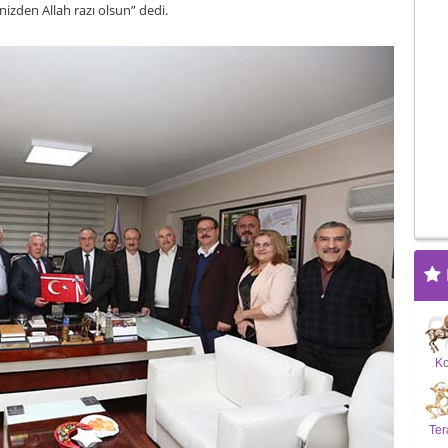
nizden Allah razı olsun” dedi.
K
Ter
...
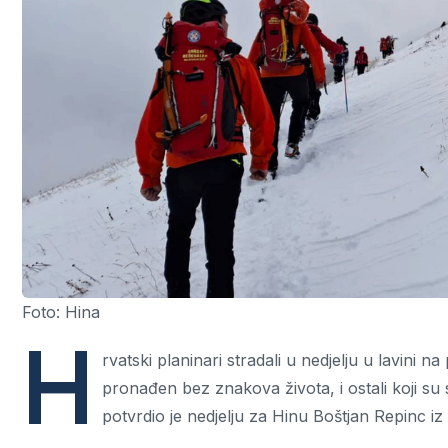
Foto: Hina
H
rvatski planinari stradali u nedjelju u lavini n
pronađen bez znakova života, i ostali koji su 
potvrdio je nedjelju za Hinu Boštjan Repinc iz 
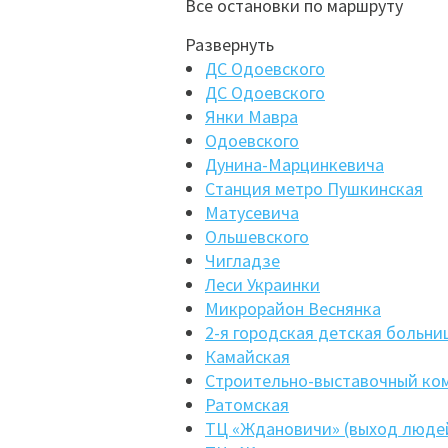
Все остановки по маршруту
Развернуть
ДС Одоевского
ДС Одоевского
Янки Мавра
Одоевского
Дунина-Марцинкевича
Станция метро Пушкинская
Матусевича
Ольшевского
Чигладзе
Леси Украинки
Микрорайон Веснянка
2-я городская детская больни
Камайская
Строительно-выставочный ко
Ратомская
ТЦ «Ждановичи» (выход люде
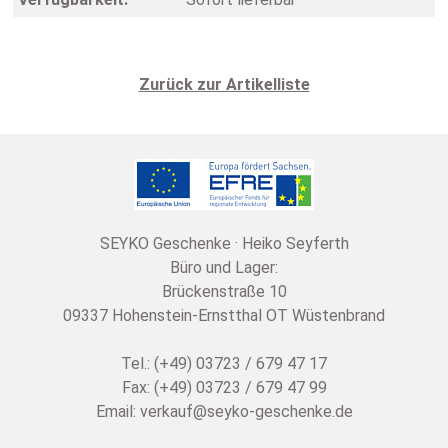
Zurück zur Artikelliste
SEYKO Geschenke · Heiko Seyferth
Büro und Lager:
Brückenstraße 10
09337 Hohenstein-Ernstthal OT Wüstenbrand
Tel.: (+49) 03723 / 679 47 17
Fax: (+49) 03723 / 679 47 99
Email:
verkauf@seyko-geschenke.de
---
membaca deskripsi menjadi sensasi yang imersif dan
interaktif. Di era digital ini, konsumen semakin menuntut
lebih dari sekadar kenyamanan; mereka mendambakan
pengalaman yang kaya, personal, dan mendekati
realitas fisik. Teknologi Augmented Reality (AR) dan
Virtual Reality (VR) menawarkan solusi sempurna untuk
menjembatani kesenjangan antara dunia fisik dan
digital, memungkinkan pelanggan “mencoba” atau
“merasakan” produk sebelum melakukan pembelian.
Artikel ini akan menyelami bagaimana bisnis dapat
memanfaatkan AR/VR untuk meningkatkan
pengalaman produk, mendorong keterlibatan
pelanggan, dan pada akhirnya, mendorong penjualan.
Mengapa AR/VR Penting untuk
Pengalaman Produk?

:: WORK INSTRUCTION ::
Above are the lines; repeat exactly the ones from the line containing "Zurück zur Artikelliste" down to the line containing "verkauf@seyko-geschenke.de", both inclusive.

:: YOUR RESPONSE ::
Zurück zur Artikelliste
SEYKO Geschenke · Heiko Seyferth
Büro und Lager:
Brückenstraße 10
09337 Hohenstein-Ernstthal OT Wüstenbrand
Tel.: (+49) 03723 / 679 47 17
Fax: (+49) 03723 / 679 47 99
Email:
verkauf@seyko-geschenke.de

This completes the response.